The failure of negotiated management tactics led police departments to change their strategic approaches to protest response.

“They started going toward a strategic incapacitation strategy … which, included doing more intelligence work,” Geron explained. Within this strategy, law enforcement looked closely at the leadership of a potentially contentious protest group.

“Does this guy have any warrants for his arrest? Is he wanted for something? What else is he doing wrong? [If they find something], they can strategically remove him, say a day before his demonstration or the day of it,” Geron explained.

Strategic incapacitation is part of a comprehensive strategy designed to help police departments enforce government control of public spaces and, when necessary, restrict access to public property, which was another of the issues that Geron explored in his analysis.  

“In Dallas, the city refused to put up Porta Potties or collect [protestors] garbage unless it was placed in a particular receptacle,” said Geron. “They also restricted access to the restrooms in city hall to individuals other than those involved in the protests, which raised legal issues.”

Another area identified by Geron as a contributor to either the success or failure of police responses to long-term public protests was governance. Good governance he notes, is critical to an effective police response.

“If you look at Oakland for example, they lost their police chief in the middle of the protest and had an interim chief step in. They also had a mayor that wanted to allow the demonstrations and a city council, that in some instances, actually participated in them,” Geron explained. “They evicted the demonstrators only to allow them to come back, and then evicted them a second time.”

But perhaps the most controversial of the issues explored by Geron in his thesis was the militarization of police forces and the use of military tactics by law enforcement, ranging from the employment of snipers to the deployment of tactical combat vehicles.

“Oakland police began to come across in a very heavy-handed manner. During some of the very first demonstrations, they put riot gear on and took a very hard line stance in both their dress and their actions,” said Geron.

In noting the effects of presenting a military posture to protestors engaged in acts of civil disobedience, Geron points to the work of psychologist Phillip Zimbardo and his famed Stanford Prison experiment, which Geron believes sheds light into the actions of both police and protestors.

“[Zimbardo] created a situation where normal, everyday college students were placed in a position of authority over other people,”Geron explained. “Then he watched as the situations in which the students were placed, contributed to the degradation of their actions, their morals, and their ability to mistreat other human beings … It’s really not a case of bad apples.
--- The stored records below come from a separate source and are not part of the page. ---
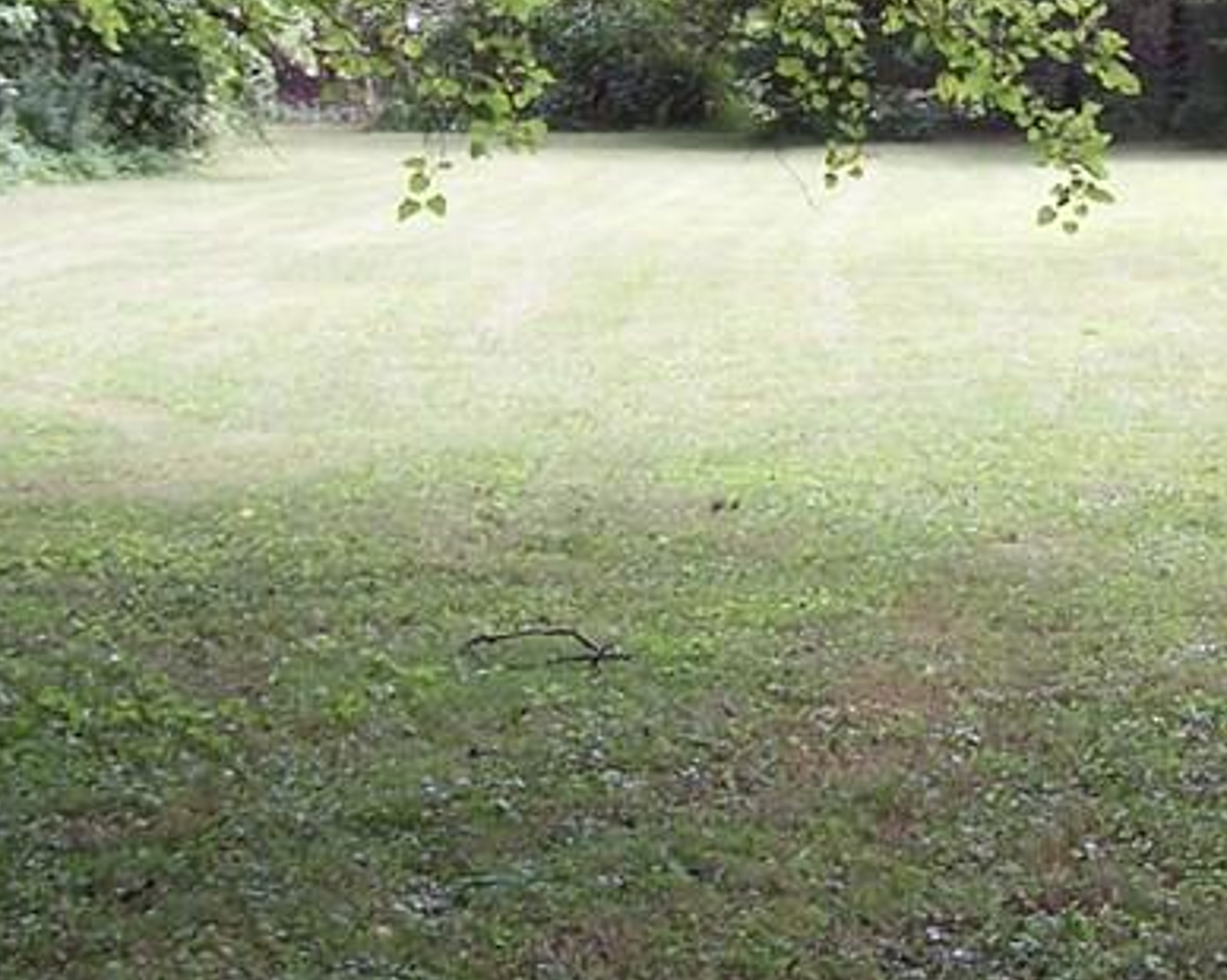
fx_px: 3557
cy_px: 231
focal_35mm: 98
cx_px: 1078
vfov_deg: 15.6
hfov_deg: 19.3
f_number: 2.8
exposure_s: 1/60
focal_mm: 6.3
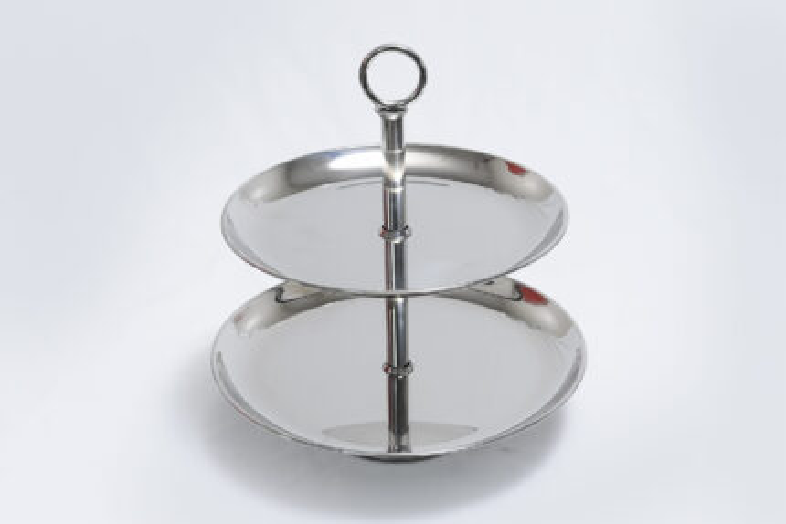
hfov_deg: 28.1
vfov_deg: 18.9
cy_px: 262
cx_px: 393
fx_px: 1572
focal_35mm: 72
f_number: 10
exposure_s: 1/125
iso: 3200
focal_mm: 48
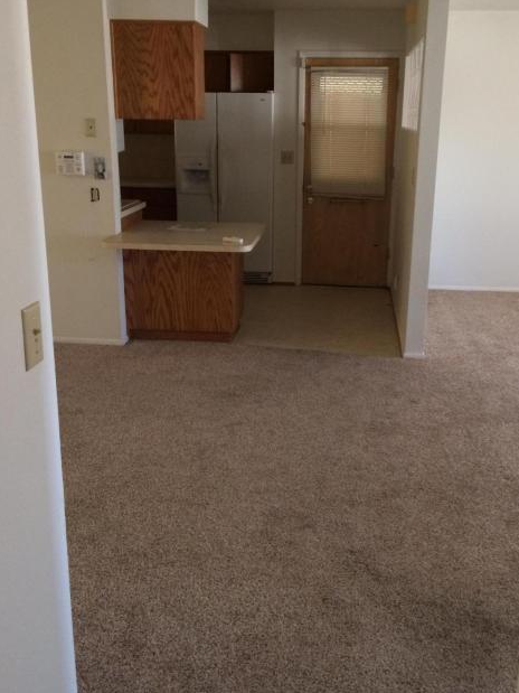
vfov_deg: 51.3
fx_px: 720
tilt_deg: -16.7
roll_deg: +1.2
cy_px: 319
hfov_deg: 39.6
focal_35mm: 36
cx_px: 285
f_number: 2.2
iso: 200
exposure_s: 1/30
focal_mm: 4.15
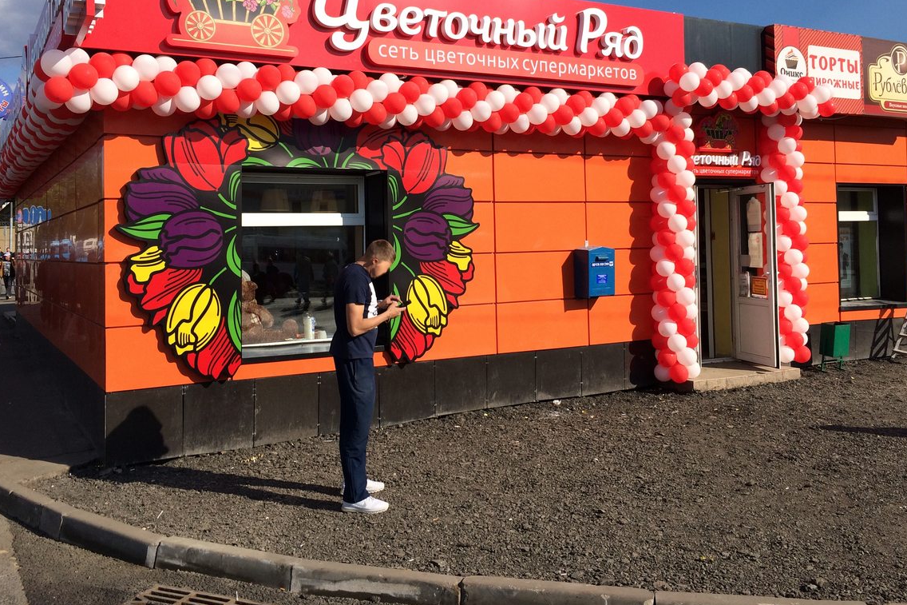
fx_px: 856
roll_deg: +1.6
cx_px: 442
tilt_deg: +3.0
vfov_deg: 38.6
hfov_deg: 55.8
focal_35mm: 34
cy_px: 224
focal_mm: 4.15
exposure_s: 1/2283
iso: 32
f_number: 2.2
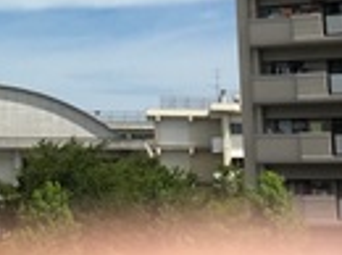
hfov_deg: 13.6
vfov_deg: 9.4
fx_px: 1410
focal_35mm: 143
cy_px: -318
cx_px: -11
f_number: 2.2
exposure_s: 1/2404
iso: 25
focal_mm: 4.15
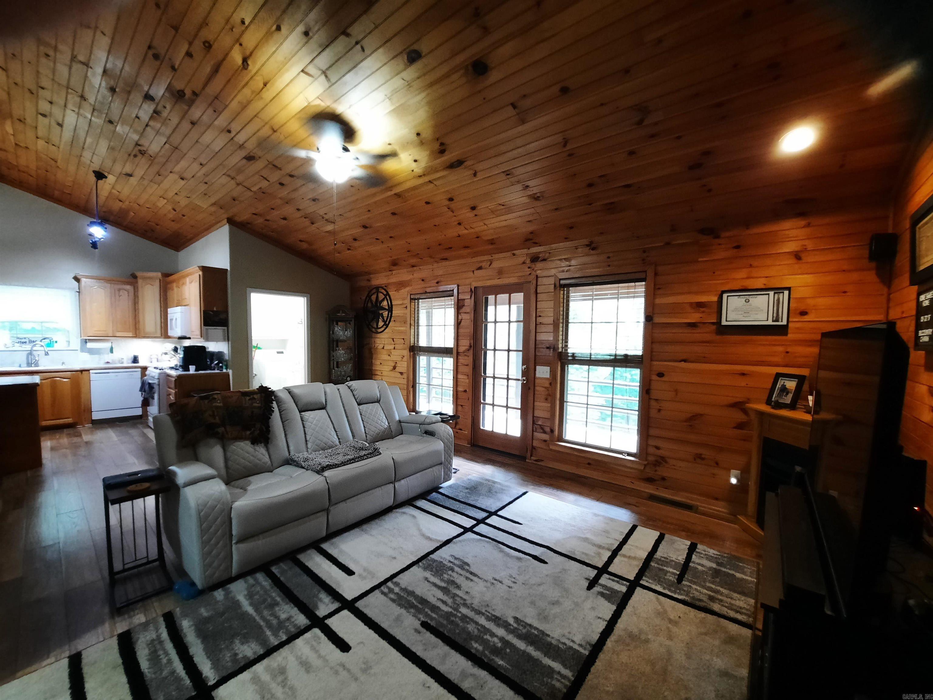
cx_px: 466
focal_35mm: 13
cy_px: 350
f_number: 2.2
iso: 320
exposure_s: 1/24
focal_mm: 1.74
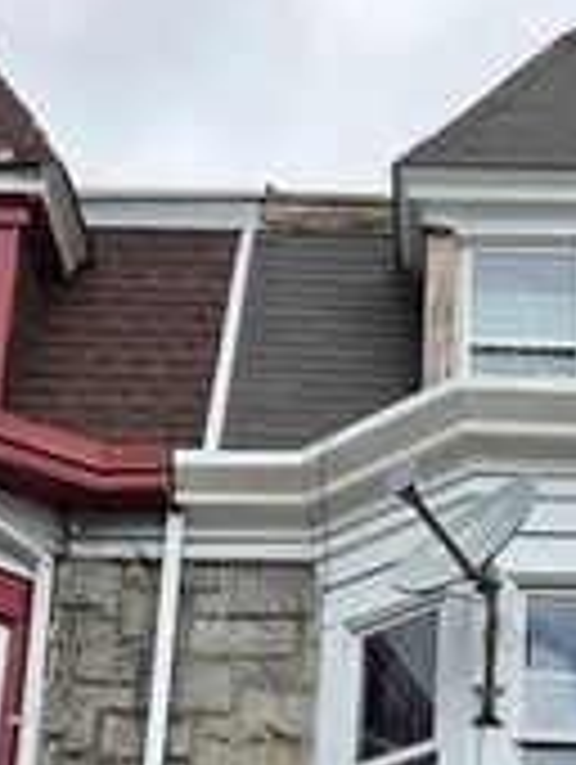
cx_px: 526
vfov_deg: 20.4
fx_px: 1992
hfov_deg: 16.2
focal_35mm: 90
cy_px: 907
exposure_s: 1/6618
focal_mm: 5.4
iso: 80
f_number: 1.8
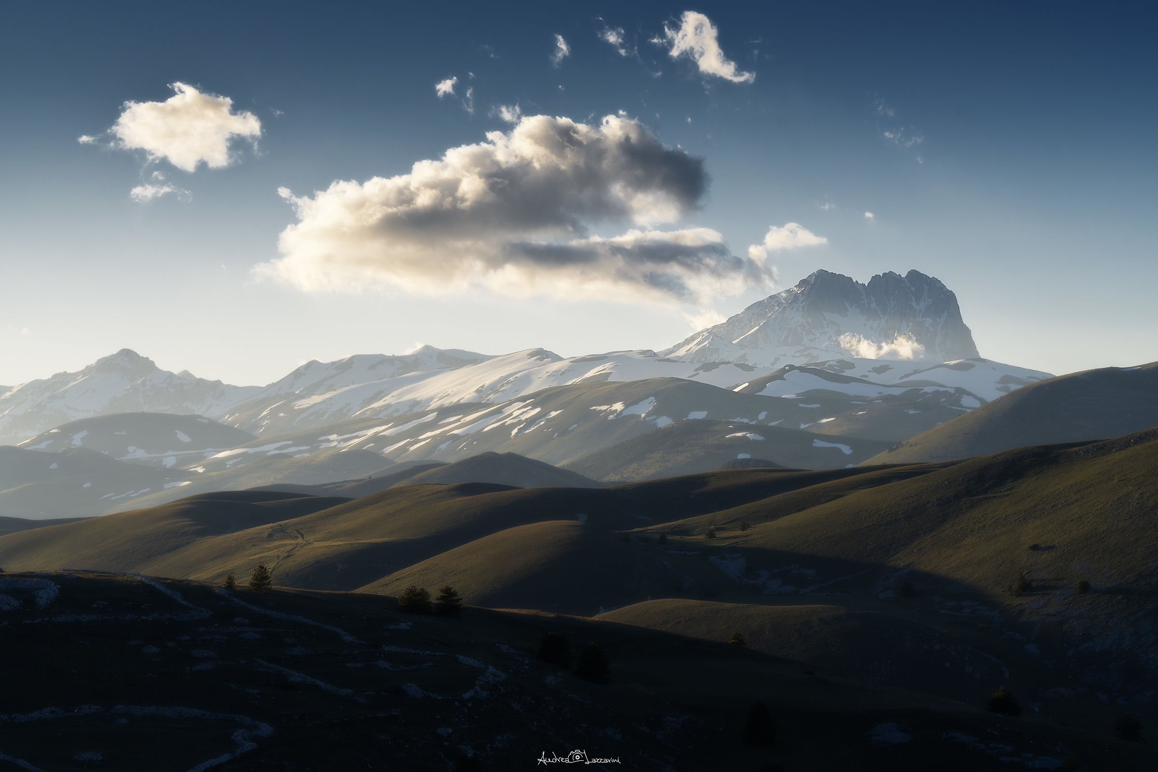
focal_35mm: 100
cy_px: 386
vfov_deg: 13.7
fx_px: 3216
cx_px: 579
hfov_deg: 20.4
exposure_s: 1/250
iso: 200
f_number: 9
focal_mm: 100
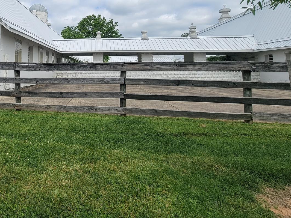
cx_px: 49
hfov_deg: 62.1
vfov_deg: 51.5
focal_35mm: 25
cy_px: 44
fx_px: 210
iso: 50
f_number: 2.2
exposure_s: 1/1936
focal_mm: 2.2
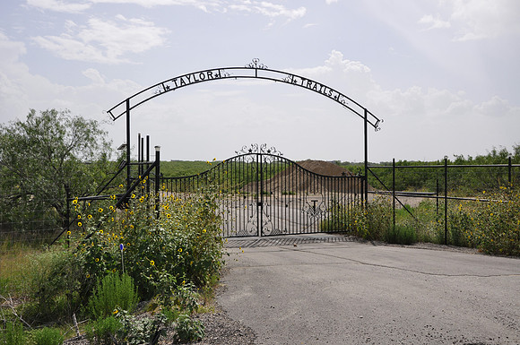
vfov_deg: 36.8
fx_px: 519
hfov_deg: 53.2
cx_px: 260
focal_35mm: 36
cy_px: 172
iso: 200
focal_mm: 24
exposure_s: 1/125
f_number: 11
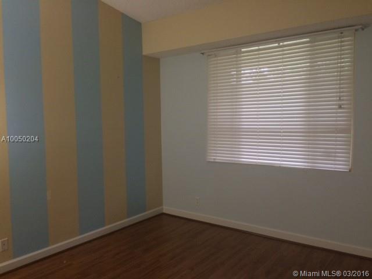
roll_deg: +1.7
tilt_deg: -3.6
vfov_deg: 48.2
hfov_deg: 61.7
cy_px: 140
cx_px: 186
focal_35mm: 29
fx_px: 312
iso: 160
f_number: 2.2
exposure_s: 1/30
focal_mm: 4.15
It's a case of bad barrels that people allow to exist.

“When you take Zimbardo’s argument and look at what Oakland did, and then evaluate it by looking at the concept of deindividuation, things start to make sense. If I put you in riot gear, and I put you on a line with a hundred other officers dressed exactly like you, you all look alike and you begin to, in many ways, all act alike. You lose some of your individual characteristics and you begin acting like a group – much like the military does. If you do that, you have to expect human behavior to change,” said Geron.

Geron’s work continues to garner attention in light of ongoing protests around the nation. Ultimately, he hopes that his work will eventually lead to greater cooperation, and both effective and humane responses to acts of civil disobedience. In the end, he says, protecting the rights of protestors to be heard, while ensuring the safety of the men and women tasked with responding to them, is paramount.